Thursday, March 31, 2011

Lambing - The Happy and Sad moments

This is a happy picture. 8 lambs born in the last 24 hours. I love to hear them call out to their mommas. I was FINALLY able to witness a birth of twins last night. I sat down in the hay and I just waited it out. 90 minutes later I had witnessed the birth of a boy and then a girl lamb. I now understand what a normal twin birth process looks like!!! YEAH!

That was the happy story. When you raise sheep you know you will have some sad stories and that's the next story.

When I started this blog, I mainly did it so that friends and family could keep up with the farming life and it was a matter of efficiency for me. If someone were to say to me "hey, what's new on the farm?", I could say "um- have you been keeping up with my blog postings? I can't handle telling the same story 20 times".

Along the way I somehow made friends with other people around country and the world and so I realized that I can't just tell all the fun and rosy parts of farming. At times I need to tell the brutal truth and talk about the parts of farming that suck. This posting is about what happened last Tuesday night-- one of those nights that sucked.

It is lambing season for us. Now when a mother gets ready to lamb, they go off to a corner by themselves, they make a little nest of hay, etc. You can tell. Well, the other day this ewe either didn't do the normal behaviors or we missed it or she was trying to give birth while Mike was running errands.

By the time we had dinner and went to feed the sheep, Mike saw her. Thank goodness he did because this mother was not off by herself but with the pack. What Mike noticed- brace yourself- was that she was running around with a baby lamb's head poking out of her.

So we had to catch her and turn into vets. I talked to the mother and petted her head. I then assisted Mike as we figured out how to deliver the lamb. Thank god Mike can handle these things. I pass out when I give blood but I was proud of myself and I hung in there and made it through to help him. Mike was just amazing. I don't know where he gets these nerves of steel. He was in the Marines but I don't know if it's from that training or he just was born that way.

He managed to figure out how to move the lamb so that he'd slide out and somehow we managed to get the big boy out and keep the mother alive. She was definitely in a state of shock. But after 10 minutes she was back up and eating- thank goodness. We have no idea if the lamb was delivered stillborn or if the lamb just couldn't make it out. Ugh. Our farmer friends told us that some years you are lucky and sometimes you have birthing issues. The mom is doing fine in case you were wondering.

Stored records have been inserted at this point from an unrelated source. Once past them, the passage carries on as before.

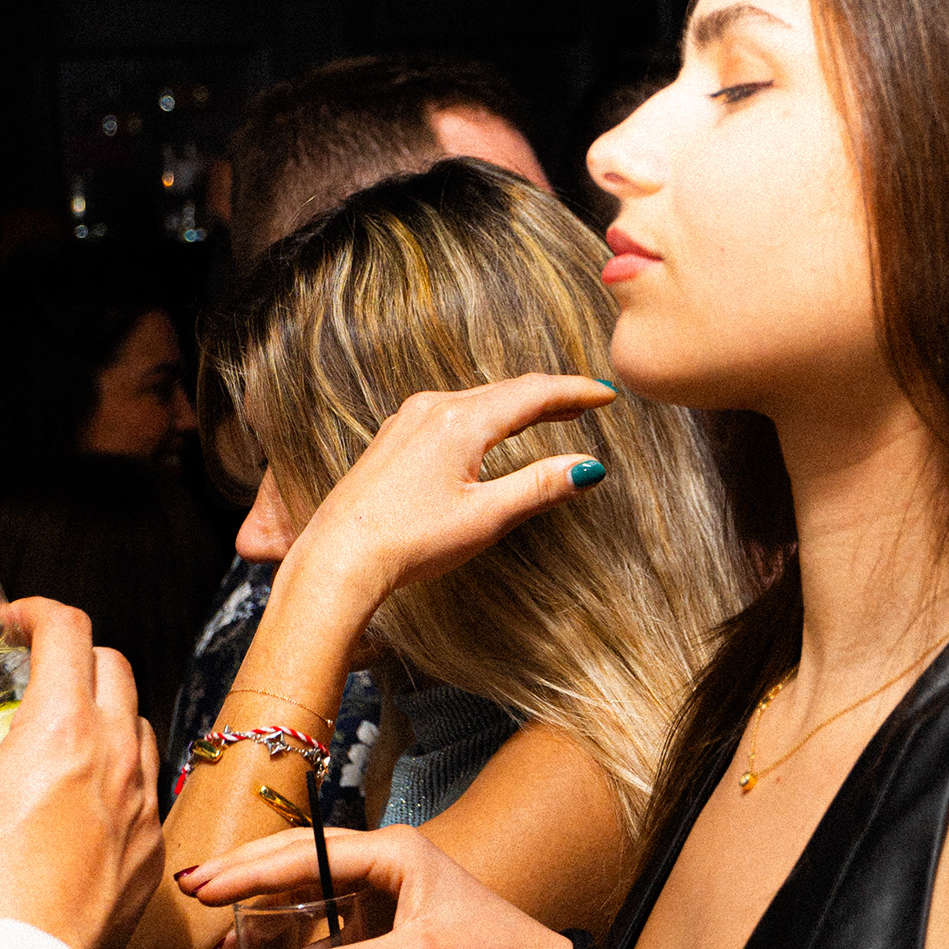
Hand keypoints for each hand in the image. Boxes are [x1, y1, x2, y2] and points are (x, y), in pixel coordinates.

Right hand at [0, 597, 164, 948]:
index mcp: (62, 730)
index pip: (69, 631)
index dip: (38, 613)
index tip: (12, 626)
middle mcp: (116, 754)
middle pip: (114, 666)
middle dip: (74, 656)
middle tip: (32, 675)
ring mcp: (144, 800)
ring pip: (139, 723)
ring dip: (104, 712)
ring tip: (58, 736)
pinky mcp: (153, 843)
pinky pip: (148, 785)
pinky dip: (119, 773)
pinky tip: (81, 798)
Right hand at [177, 824, 570, 948]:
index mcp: (393, 852)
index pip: (306, 855)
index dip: (250, 872)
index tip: (202, 887)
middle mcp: (384, 861)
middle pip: (299, 860)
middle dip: (244, 875)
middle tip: (189, 890)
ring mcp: (384, 891)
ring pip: (308, 888)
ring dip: (263, 907)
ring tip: (214, 931)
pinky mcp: (385, 922)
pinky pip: (325, 919)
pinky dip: (291, 934)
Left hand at [277, 374, 613, 628]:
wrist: (339, 557)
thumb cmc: (411, 541)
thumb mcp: (486, 517)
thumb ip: (540, 487)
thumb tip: (590, 468)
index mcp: (461, 421)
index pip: (534, 393)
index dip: (577, 391)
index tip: (609, 395)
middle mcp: (433, 408)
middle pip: (507, 390)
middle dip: (552, 395)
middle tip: (590, 401)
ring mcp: (408, 420)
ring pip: (478, 399)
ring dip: (519, 404)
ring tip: (552, 411)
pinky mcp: (394, 439)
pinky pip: (452, 412)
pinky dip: (486, 415)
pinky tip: (491, 431)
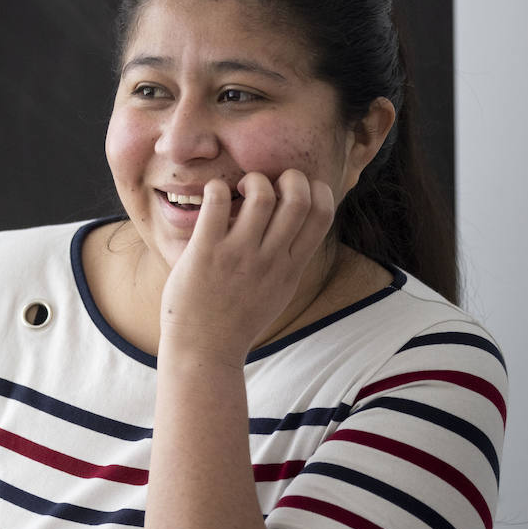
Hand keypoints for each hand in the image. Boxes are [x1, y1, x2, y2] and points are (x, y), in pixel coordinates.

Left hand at [159, 169, 334, 363]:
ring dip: (252, 180)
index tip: (294, 191)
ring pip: (261, 195)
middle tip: (266, 184)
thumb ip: (289, 260)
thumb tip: (295, 226)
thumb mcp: (278, 292)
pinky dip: (217, 189)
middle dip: (288, 177)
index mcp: (291, 267)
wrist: (204, 352)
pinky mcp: (206, 253)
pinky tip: (213, 198)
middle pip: (298, 197)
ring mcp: (238, 255)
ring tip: (238, 191)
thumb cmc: (237, 321)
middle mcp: (270, 259)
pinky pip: (217, 203)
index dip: (316, 189)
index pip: (323, 213)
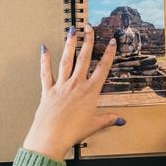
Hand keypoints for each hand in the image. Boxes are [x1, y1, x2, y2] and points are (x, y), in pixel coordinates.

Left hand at [22, 24, 124, 160]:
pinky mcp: (48, 90)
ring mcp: (61, 85)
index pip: (102, 68)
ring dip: (70, 44)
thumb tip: (121, 120)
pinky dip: (45, 60)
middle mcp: (76, 84)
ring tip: (72, 30)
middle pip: (84, 58)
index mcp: (90, 92)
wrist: (51, 137)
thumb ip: (107, 119)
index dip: (108, 54)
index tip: (112, 42)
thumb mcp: (93, 125)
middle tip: (89, 28)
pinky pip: (46, 72)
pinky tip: (44, 49)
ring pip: (67, 60)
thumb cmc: (72, 133)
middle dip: (88, 41)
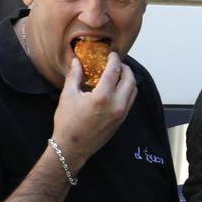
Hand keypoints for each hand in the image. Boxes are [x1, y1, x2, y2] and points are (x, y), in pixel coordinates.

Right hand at [51, 54, 138, 171]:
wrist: (72, 147)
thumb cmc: (67, 122)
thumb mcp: (68, 96)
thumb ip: (74, 76)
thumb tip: (77, 61)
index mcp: (103, 97)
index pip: (114, 71)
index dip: (114, 60)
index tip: (112, 54)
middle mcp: (117, 104)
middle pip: (130, 79)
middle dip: (125, 68)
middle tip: (117, 63)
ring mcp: (122, 113)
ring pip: (133, 90)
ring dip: (128, 79)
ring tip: (118, 74)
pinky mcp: (122, 120)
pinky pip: (130, 100)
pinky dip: (127, 90)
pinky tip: (117, 88)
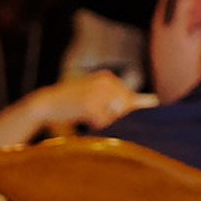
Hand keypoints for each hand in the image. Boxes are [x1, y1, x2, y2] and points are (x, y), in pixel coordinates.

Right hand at [34, 70, 149, 135]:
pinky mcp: (89, 104)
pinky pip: (103, 121)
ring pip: (114, 115)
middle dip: (109, 114)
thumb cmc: (71, 102)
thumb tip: (157, 100)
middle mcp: (104, 81)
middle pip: (123, 107)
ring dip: (101, 119)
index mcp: (107, 77)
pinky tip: (79, 115)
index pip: (127, 99)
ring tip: (83, 112)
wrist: (44, 104)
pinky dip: (93, 123)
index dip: (114, 109)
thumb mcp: (99, 95)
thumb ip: (127, 98)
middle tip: (89, 110)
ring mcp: (97, 92)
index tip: (96, 106)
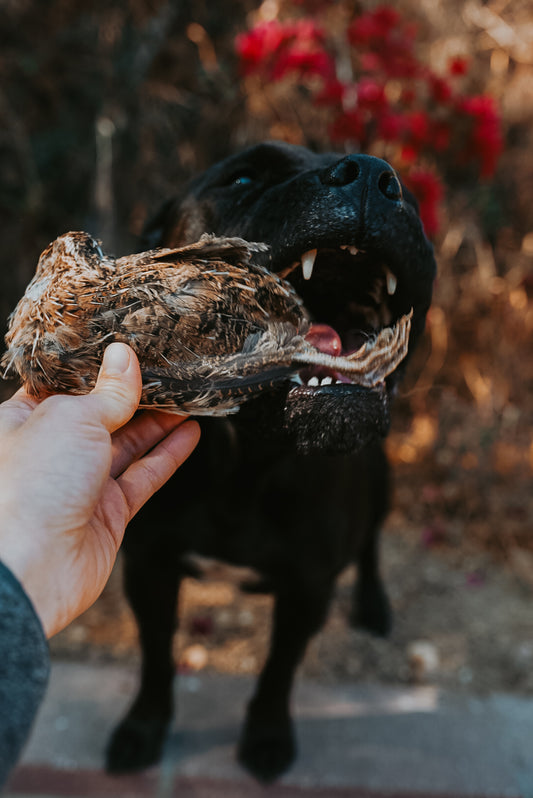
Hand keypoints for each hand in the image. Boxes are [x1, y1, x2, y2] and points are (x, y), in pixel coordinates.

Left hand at [0, 343, 199, 636]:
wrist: (29, 568)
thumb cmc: (30, 487)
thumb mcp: (71, 419)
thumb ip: (107, 392)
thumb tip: (124, 358)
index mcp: (23, 421)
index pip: (64, 386)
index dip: (96, 368)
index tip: (129, 348)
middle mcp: (51, 452)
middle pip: (100, 415)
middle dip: (134, 395)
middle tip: (170, 372)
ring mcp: (80, 484)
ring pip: (127, 446)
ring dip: (158, 422)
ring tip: (189, 397)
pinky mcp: (107, 514)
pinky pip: (143, 477)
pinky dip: (167, 455)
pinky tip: (189, 433)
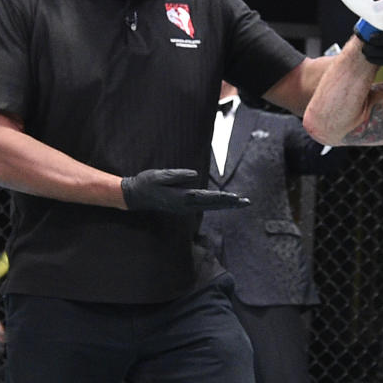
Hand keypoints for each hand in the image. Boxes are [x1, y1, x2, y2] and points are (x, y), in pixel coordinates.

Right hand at [121, 168, 249, 212]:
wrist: (135, 196)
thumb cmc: (146, 183)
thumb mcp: (159, 176)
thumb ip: (177, 176)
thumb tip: (195, 174)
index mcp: (181, 198)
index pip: (206, 198)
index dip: (222, 198)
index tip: (235, 197)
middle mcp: (186, 206)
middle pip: (213, 205)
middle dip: (230, 204)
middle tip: (247, 202)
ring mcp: (185, 208)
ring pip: (210, 207)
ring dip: (226, 205)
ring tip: (241, 203)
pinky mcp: (184, 206)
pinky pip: (205, 206)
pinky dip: (217, 204)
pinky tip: (225, 203)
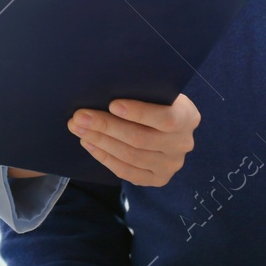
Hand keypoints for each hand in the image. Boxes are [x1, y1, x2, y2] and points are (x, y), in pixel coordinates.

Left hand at [68, 94, 199, 185]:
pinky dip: (104, 157)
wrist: (168, 125)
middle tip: (80, 116)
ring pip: (131, 156)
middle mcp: (182, 144)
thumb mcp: (157, 91)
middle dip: (106, 126)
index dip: (139, 113)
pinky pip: (127, 172)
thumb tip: (105, 86)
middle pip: (140, 139)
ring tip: (78, 128)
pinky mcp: (157, 179)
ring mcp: (171, 165)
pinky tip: (89, 143)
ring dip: (100, 141)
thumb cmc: (155, 101)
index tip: (112, 104)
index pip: (165, 118)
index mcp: (188, 117)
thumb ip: (141, 91)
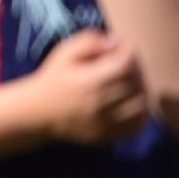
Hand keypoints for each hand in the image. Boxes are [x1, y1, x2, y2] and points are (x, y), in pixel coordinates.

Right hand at [29, 29, 146, 144]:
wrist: (37, 112)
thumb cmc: (53, 79)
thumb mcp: (63, 53)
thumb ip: (88, 41)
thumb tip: (115, 43)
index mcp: (88, 81)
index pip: (126, 64)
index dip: (129, 52)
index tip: (121, 49)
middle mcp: (99, 103)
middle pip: (136, 83)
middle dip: (136, 69)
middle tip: (126, 64)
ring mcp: (104, 122)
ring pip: (141, 104)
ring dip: (141, 90)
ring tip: (130, 82)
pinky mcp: (107, 135)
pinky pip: (137, 125)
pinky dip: (141, 112)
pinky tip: (131, 102)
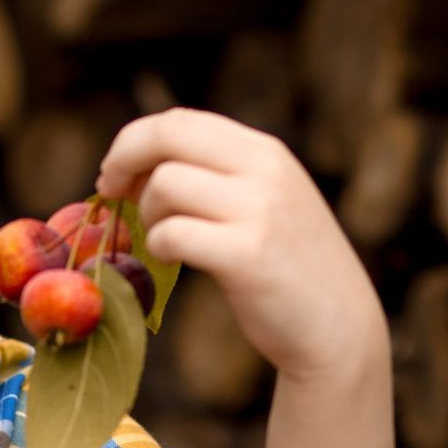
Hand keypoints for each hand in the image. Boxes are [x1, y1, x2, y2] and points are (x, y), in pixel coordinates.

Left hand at [95, 107, 384, 383]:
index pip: (182, 120)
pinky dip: (159, 247)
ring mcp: (259, 210)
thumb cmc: (287, 267)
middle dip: (123, 161)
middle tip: (109, 192)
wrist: (338, 327)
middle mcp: (265, 170)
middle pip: (167, 136)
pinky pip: (172, 234)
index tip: (115, 172)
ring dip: (148, 215)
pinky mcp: (247, 255)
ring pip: (164, 185)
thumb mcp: (265, 201)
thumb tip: (136, 164)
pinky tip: (173, 261)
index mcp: (265, 152)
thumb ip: (218, 175)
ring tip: (165, 241)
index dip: (134, 142)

After this sad birth we did have 11 more good births in the week that followed and led to the picture of the cute lamb in the picture.

Total of 14 lambs so far since January and about 34 more ewes to deliver.

1 comment:

Anonymous said...

Annette, I just finished reading "Hit by a Farm" and she described exactly the same thing--head sticking out, tongue swollen, mom just strutting around. But she was fortunate that the lamb lived.
I know you're in the book business so this is a great read if you're interested. I appreciate all the stories, good and bad. I can live vicariously through you! BTW, we're getting honeybees! That's as far as my little farmette can go: chickens and bees.